(Source records)
::::::

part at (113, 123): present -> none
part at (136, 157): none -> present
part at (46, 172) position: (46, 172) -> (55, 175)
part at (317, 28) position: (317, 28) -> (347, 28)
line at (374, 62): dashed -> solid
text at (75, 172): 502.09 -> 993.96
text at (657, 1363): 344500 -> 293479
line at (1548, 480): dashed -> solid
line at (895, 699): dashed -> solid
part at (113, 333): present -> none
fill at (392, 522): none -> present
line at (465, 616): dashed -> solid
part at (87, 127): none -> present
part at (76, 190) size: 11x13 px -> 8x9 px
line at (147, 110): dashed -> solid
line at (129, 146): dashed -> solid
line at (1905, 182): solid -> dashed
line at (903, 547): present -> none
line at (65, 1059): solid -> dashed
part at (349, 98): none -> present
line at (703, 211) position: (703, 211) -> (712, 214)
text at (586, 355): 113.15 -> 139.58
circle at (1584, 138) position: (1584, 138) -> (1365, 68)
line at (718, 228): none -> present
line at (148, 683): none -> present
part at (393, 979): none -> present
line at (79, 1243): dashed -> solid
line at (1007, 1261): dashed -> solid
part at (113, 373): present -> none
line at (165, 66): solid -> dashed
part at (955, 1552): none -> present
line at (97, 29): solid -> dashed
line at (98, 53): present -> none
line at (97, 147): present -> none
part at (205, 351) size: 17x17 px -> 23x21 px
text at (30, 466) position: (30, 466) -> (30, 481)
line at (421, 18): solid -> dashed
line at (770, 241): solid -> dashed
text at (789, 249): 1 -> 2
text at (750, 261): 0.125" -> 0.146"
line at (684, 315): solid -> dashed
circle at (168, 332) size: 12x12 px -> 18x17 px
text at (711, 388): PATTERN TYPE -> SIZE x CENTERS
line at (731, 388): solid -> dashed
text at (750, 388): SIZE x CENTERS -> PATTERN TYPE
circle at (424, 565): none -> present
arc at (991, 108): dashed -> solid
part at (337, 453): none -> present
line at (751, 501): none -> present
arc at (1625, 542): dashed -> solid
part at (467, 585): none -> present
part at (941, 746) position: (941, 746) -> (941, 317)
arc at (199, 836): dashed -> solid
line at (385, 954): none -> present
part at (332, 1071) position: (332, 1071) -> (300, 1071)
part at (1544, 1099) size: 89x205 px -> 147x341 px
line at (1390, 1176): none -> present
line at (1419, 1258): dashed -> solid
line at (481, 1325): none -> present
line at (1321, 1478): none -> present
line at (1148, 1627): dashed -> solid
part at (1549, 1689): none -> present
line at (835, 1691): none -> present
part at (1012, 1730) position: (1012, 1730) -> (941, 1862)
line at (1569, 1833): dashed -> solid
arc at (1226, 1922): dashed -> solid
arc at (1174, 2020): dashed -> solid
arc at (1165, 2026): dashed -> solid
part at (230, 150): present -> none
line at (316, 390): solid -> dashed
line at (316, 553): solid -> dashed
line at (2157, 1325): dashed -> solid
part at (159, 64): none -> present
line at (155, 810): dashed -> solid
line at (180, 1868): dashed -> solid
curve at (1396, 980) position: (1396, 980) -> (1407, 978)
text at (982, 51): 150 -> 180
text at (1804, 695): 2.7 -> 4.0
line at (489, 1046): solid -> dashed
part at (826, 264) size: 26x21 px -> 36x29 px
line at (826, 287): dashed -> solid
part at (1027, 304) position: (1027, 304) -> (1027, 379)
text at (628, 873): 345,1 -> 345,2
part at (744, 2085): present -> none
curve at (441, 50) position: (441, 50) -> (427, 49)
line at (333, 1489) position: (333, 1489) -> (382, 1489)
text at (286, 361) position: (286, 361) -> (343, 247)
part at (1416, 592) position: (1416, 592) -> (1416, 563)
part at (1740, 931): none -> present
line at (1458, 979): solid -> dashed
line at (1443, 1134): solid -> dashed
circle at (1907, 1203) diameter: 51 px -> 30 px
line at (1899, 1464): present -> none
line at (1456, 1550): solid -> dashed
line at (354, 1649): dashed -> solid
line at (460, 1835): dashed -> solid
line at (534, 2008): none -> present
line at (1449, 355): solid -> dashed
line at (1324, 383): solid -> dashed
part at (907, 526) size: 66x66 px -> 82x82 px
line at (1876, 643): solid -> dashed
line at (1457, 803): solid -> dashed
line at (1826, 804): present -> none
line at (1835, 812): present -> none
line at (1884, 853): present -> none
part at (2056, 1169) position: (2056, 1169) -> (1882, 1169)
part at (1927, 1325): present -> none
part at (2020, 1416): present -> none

::::::

> _Stated task_: Lay out all the lines above as a numbered list, omitting any blank lines.

> _Complete response_:
1. part at (113, 123): present -> none
2. part at (136, 157): none -> present
3. part at (46, 172) position: (46, 172) -> (55, 175)
4. part at (317, 28) position: (317, 28) -> (347, 28)
5. line at (374, 62): dashed -> solid
6. text at (75, 172): 502.09 -> 993.96
7. text at (657, 1363): 344500 -> 293479
8. line at (1548, 480): dashed -> solid
9. line at (895, 699): dashed -> solid
10. part at (113, 333): present -> none
11. fill at (392, 522): none -> present
12. line at (465, 616): dashed -> solid
13. part at (87, 127): none -> present
14. part at (76, 190) size: 11x13 px -> 8x9 px
15. line at (147, 110): dashed -> solid
16. line at (129, 146): dashed -> solid
17. line at (1905, 182): solid -> dashed
18. line at (903, 547): present -> none
19. line at (65, 1059): solid -> dashed
20. part at (349, 98): none -> present
21. line at (703, 211) position: (703, 211) -> (712, 214)
22. text at (586, 355): 113.15 -> 139.58
23. circle at (1584, 138) position: (1584, 138) -> (1365, 68)
24. line at (718, 228): none -> present
25. line at (148, 683): none -> present
26. part at (393, 979): none -> present
27. line at (79, 1243): dashed -> solid
28. line at (1007, 1261): dashed -> solid
29. part at (113, 373): present -> none
30. line at (165, 66): solid -> dashed
31. part at (955, 1552): none -> present
32. line at (97, 29): solid -> dashed
33. line at (98, 53): present -> none
34. line at (97, 147): present -> none
35. part at (205, 351) size: 17x17 px -> 23x21 px
36. text at (30, 466) position: (30, 466) -> (30, 481)
37. line at (421, 18): solid -> dashed
38. line at (770, 241): solid -> dashed
39. text at (789, 249): 1 -> 2
40. text at (750, 261): 0.125" -> 0.146"
41. line at (684, 315): solid -> dashed
42. circle at (168, 332) size: 12x12 px -> 18x17 px
43. text at (711, 388): PATTERN TYPE -> SIZE x CENTERS
44. line at (731, 388): solid -> dashed
45. text at (750, 388): SIZE x CENTERS -> PATTERN TYPE
46. circle at (424, 565): none -> present
47. arc at (991, 108): dashed -> solid
48. part at (337, 453): none -> present
49. line at (751, 501): none -> present
50. arc at (1625, 542): dashed -> solid
51. part at (467, 585): none -> present
52. part at (941, 746) position: (941, 746) -> (941, 317)
53. arc at (199, 836): dashed -> solid
54. line at (385, 954): none -> present
55. part at (332, 1071) position: (332, 1071) -> (300, 1071)
56. part at (1544, 1099) size: 89x205 px -> 147x341 px
57. line at (1390, 1176): none -> present
58. line at (1419, 1258): dashed -> solid
59. line at (481, 1325): none -> present
60. line at (1321, 1478): none -> present
61. line at (1148, 1627): dashed -> solid
62. part at (1549, 1689): none -> present
63. line at (835, 1691): none -> present
64. part at (1012, 1730) position: (1012, 1730) -> (941, 1862)
65. line at (1569, 1833): dashed -> solid
66. arc at (1226, 1922): dashed -> solid
67. arc at (1174, 2020): dashed -> solid
68. arc at (1165, 2026): dashed -> solid
69. part at (230, 150): present -> none
70. line at (316, 390): solid -> dashed
71. line at (316, 553): solid -> dashed
72. line at (2157, 1325): dashed -> solid
73. part at (159, 64): none -> present
74. line at (155, 810): dashed -> solid
75. line at (180, 1868): dashed -> solid
76. curve at (1396, 980) position: (1396, 980) -> (1407, 978)
77. text at (982, 51): 150 -> 180
78. text at (1804, 695): 2.7 -> 4.0
79. line at (489, 1046): solid -> dashed
80. part at (826, 264) size: 26x21 px -> 36x29 px
81. line at (826, 287): dashed -> solid
82. part at (1027, 304) position: (1027, 304) -> (1027, 379)
83. text at (628, 873): 345,1 -> 345,2
84. part at (744, 2085): present -> none
85. curve at (441, 50) position: (441, 50) -> (427, 49)
86. line at (333, 1489) position: (333, 1489) -> (382, 1489)
87. text at (286, 361) position: (286, 361) -> (343, 247)
88. part at (1416, 592) position: (1416, 592) -> (1416, 563)
89. part at (1740, 931): none -> present
90. line at (1458, 979): solid -> dashed
91. line at (1443, 1134): solid -> dashed
92. circle at (1907, 1203) diameter: 51 px -> 30 px
93. line at (1899, 1464): present -> none
94. line at (1456, 1550): solid -> dashed
95. line at (354, 1649): dashed -> solid
96. line at (460, 1835): dashed -> solid
97. line at (534, 2008): none -> present
98. line at (1449, 355): solid -> dashed
99. line at (1324, 383): solid -> dashed
100. part at (907, 526) size: 66x66 px -> 82x82 px
101. line at (1876, 643): solid -> dashed
102. line at (1457, 803): solid -> dashed
103. line at (1826, 804): present -> none
104. line at (1835, 812): present -> none
105. line at (1884, 853): present -> none
106. part at (2056, 1169) position: (2056, 1169) -> (1882, 1169)
107. part at (1927, 1325): present -> none
108. part at (2020, 1416): present -> none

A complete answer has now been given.